ACTUALITÉS NATIONALES
13 avril 2023
La déshumanisation de la gestion des remplacements
“Une absence imprévue ? Pas de stress, Andjaro vous aide à trouver un remplaçant rapidement. La solution parfaite face au sous-effectif. Demandez votre démo dès maintenant !” (source : annonce Google)
Quel bon chef d’entreprise se priverait de pareille proposition ? Pas l’Éducation nationale visiblement, puisqu’elle s’est emparée de cet outil. Elle l’a déployé dans une dizaine de départements à la rentrée 2022 pour gérer les remplacements.
Pour le SNE, il s’agit d’un outil comptable qui ne réglera pas le problème systémique du manque de titulaires remplaçants.
Une dérive technocratique pour masquer les manques de personnel
L’éducation nationale devient peu à peu une “entreprise” comme une autre. Le vocabulaire managérial et les pratiques associées ont déjà largement pollué notre environnement professionnel.
Utiliser une application comme Andjaro découle d’une intention de rationalisation et d’économie à laquelle il est intuitif de souscrire. Réduire les coûts et standardiser les procédures semble de bon sens.
Cette solution ne règle cependant pas le vrai problème, celui du manque de personnel pour assurer les remplacements. Ce n’est pas pour rien que certains départements, alors même que leur dotation globale d’enseignants diminue, choisissent de renforcer leurs équipes de remplaçants.
La société qui commercialise l’application affirme elle-même que le manque de personnel est le problème à traiter en se clamant : "la solution parfaite face au sous-effectif".
Depuis plusieurs années, le nombre d’élèves est décroissant en France. Le simple maintien du nombre d’enseignants aurait pu permettre de disposer de plus de collègues titulaires remplaçants (TR).
Mais le métier n’attire plus. Alors, dans l’attente d’un hypothétique retour des vocations, notre administration préfère investir dans une application. Le SNE regrette ce choix. Dans le cadre du métier d’enseignant, notre syndicat préfère l’humain à la machine.

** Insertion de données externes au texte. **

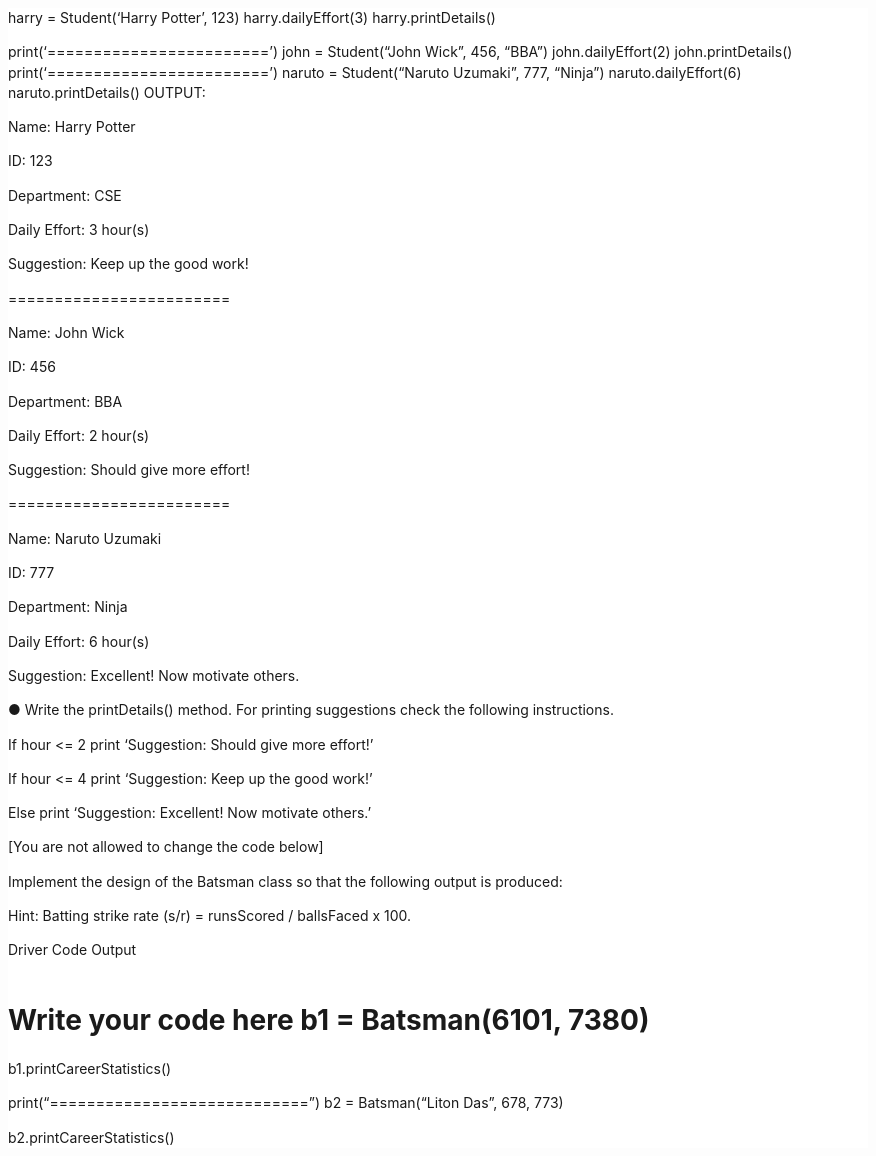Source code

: harry = Student(‘Harry Potter’, 123) harry.dailyEffort(3) harry.printDetails()

print(‘========================’) john = Student(“John Wick”, 456, “BBA”) john.dailyEffort(2) john.printDetails() print(‘========================’) naruto = Student(“Naruto Uzumaki”, 777, “Ninja”) naruto.dailyEffort(6) naruto.printDetails() OUTPUT:

Name: Harry Potter

ID: 123

Department: CSE

Daily Effort: 3 hour(s)

Suggestion: Keep up the good work!

========================

Name: John Wick

ID: 456

Department: BBA

Daily Effort: 2 hour(s)

Suggestion: Should give more effort!

========================

Name: Naruto Uzumaki

ID: 777

Department: Ninja

Daily Effort: 6 hour(s)

Suggestion: Excellent! Now motivate others.

● Write the printDetails() method. For printing suggestions check the following instructions.

If hour &lt;= 2 print ‘Suggestion: Should give more effort!’

If hour &lt;= 4 print ‘Suggestion: Keep up the good work!’

Else print ‘Suggestion: Excellent! Now motivate others.’

[You are not allowed to change the code below]

Implement the design of the Batsman class so that the following output is produced:

Hint: Batting strike rate (s/r) = runsScored / ballsFaced x 100.

Driver Code Output

# Write your code here b1 = Batsman(6101, 7380)

b1.printCareerStatistics()

print(“============================”) b2 = Batsman(“Liton Das”, 678, 773)

b2.printCareerStatistics()
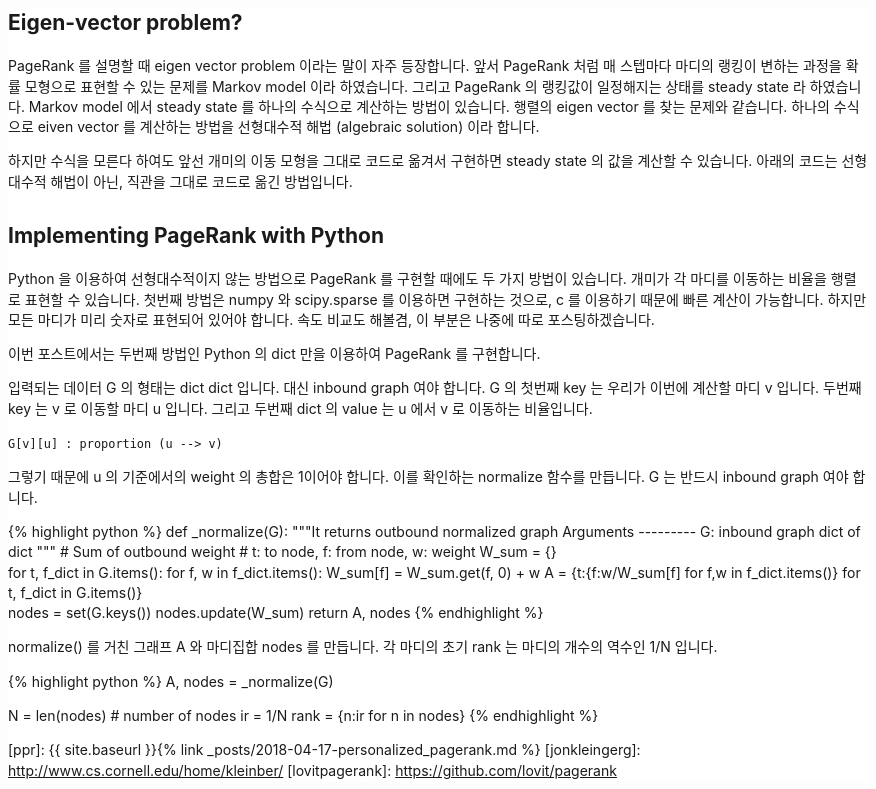 ## Eigen-vector problem? 

PageRank 를 설명할 때 eigen vector problem 이라는 말이 자주 등장합니다. 앞서 PageRank 처럼 매 스텝마다 마디의 랭킹이 변하는 과정을 확률 모형으로 표현할 수 있는 문제를 Markov model 이라 하였습니다. 그리고 PageRank 의 랭킹값이 일정해지는 상태를 steady state 라 하였습니다. Markov model 에서 steady state 를 하나의 수식으로 계산하는 방법이 있습니다. 행렬의 eigen vector 를 찾는 문제와 같습니다. 하나의 수식으로 eiven vector 를 계산하는 방법을 선형대수적 해법 (algebraic solution) 이라 합니다.

하지만 수식을 모른다 하여도 앞선 개미의 이동 모형을 그대로 코드로 옮겨서 구현하면 steady state 의 값을 계산할 수 있습니다. 아래의 코드는 선형대수적 해법이 아닌, 직관을 그대로 코드로 옮긴 방법입니다.


## Implementing PageRank with Python

Python 을 이용하여 선형대수적이지 않는 방법으로 PageRank 를 구현할 때에도 두 가지 방법이 있습니다. 개미가 각 마디를 이동하는 비율을 행렬로 표현할 수 있습니다. 첫번째 방법은 numpy 와 scipy.sparse 를 이용하면 구현하는 것으로, c 를 이용하기 때문에 빠른 계산이 가능합니다. 하지만 모든 마디가 미리 숫자로 표현되어 있어야 합니다. 속도 비교도 해볼겸, 이 부분은 나중에 따로 포스팅하겠습니다. 

이번 포스트에서는 두번째 방법인 Python 의 dict 만을 이용하여 PageRank 를 구현합니다. 

입력되는 데이터 G 의 형태는 dict dict 입니다. 대신 inbound graph 여야 합니다. G 의 첫번째 key 는 우리가 이번에 계산할 마디 v 입니다. 두번째 key 는 v 로 이동할 마디 u 입니다. 그리고 두번째 dict 의 value 는 u 에서 v 로 이동하는 비율입니다. 

	G[v][u] : proportion (u --> v)

그렇기 때문에 u 의 기준에서의 weight 의 총합은 1이어야 합니다. 이를 확인하는 normalize 함수를 만듭니다. G 는 반드시 inbound graph 여야 합니다. 

{% highlight python %}
def _normalize(G):
    """It returns outbound normalized graph
    Arguments
    ---------
    G: inbound graph dict of dict
    """
    # Sum of outbound weight
    # t: to node, f: from node, w: weight
    W_sum = {}    
    for t, f_dict in G.items():
        for f, w in f_dict.items():
            W_sum[f] = W_sum.get(f, 0) + w
    A = {t:{f:w/W_sum[f] for f,w in f_dict.items()} for t, f_dict in G.items()}    
    nodes = set(G.keys())
    nodes.update(W_sum)
    return A, nodes
{% endhighlight %}

normalize() 를 거친 그래프 A 와 마디집합 nodes 를 만듭니다. 각 마디의 초기 rank 는 마디의 개수의 역수인 1/N 입니다. 

{% highlight python %}
A, nodes = _normalize(G)

N = len(nodes) # number of nodes
ir = 1/N
rank = {n:ir for n in nodes}
{% endhighlight %}


[pagerank]: http://homepages.dcc.ufmg.br/~nivio/cursos/ri11/sources/pagerank.pdf
[hits]: https://fravia.deadbsd.org/search.lores.eu/library/authoratitativesources.pdf
[ppr]: {{ site.baseurl }}{% link _posts/2018-04-17-personalized_pagerank.md %}
[jonkleingerg]: http://www.cs.cornell.edu/home/kleinber/
[lovitpagerank]: https://github.com/lovit/pagerank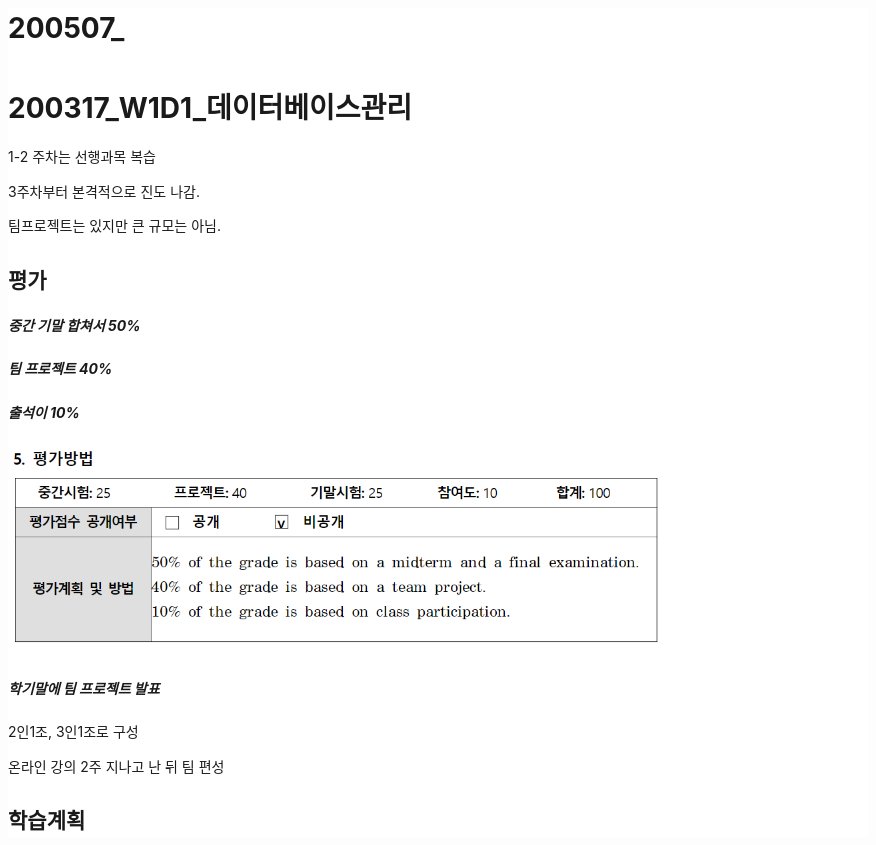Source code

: # 200507_





# 200317_W1D1_데이터베이스관리



1-2 주차는 선행과목 복습



3주차부터 본격적으로 진도 나감.





팀프로젝트는 있지만 큰 규모는 아님.





## 평가

##### 중간 기말 합쳐서 50%

##### 팀 프로젝트 40%

##### 출석이 10%

![1584422132593](../../20%EB%85%84%201%ED%95%99%EA%B8%B0/%EB%8D%B0%EC%9D%B4%ED%84%B0%EB%B2%A0%EC%9D%B4%EC%8A%A4%EA%B4%80%EB%A6%AC/assets/1584422132593.png)



##### 학기말에 팀 프로젝트 발표



2인1조, 3인1조로 구성



온라인 강의 2주 지나고 난 뒤 팀 편성



## 학습계획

La gestion des ressources humaines par une machine
Pour une nouvelle "efficacité", les TR se voient désormais traités comme des pions que l’on place sans considération personnelle particulière là où un besoin s’est fait sentir. Ces collègues, engagés dans leur fonction avec foi et passion, sont désormais déshumanisés. Ils s'enfoncent dans une souffrance professionnelle qu’ils décrivent comme une “absence de reconnaissance”.
Comment pourrait-il en être autrement alors qu’ils avancent sur le tapis roulant de l’application devant un gestionnaire centralisé qui les distribue comme des articles dans des rayons ? La relation entre les secrétaires de circonscription et les T.R. constitue un espace d’échange, de dialogue, d’adaptation. Celui-ci disparaît au profit d’un système perdant/perdant dans lequel les premiers perdent une richesse de leur métier, et les seconds une occasion d’être reconnus en tant que personne.
Pour le SNE, il est indispensable de conserver le lien entre les secrétaires de circonscription et les TR, deux professionnels dont aucune application ne pourra égaler le sens aigu du service.
La problématique des remplacements et des pénuries associées ne sera pas résolue par une application. Elle nécessite de disposer de suffisamment de personnel. Pour cela, il faudra commencer par réussir à donner à nouveau aux jeunes l'envie d’enseigner. Cela passe, entre autres, par une revalorisation de la profession d’enseignant qui lui redonnera le lustre et l’attrait perdus.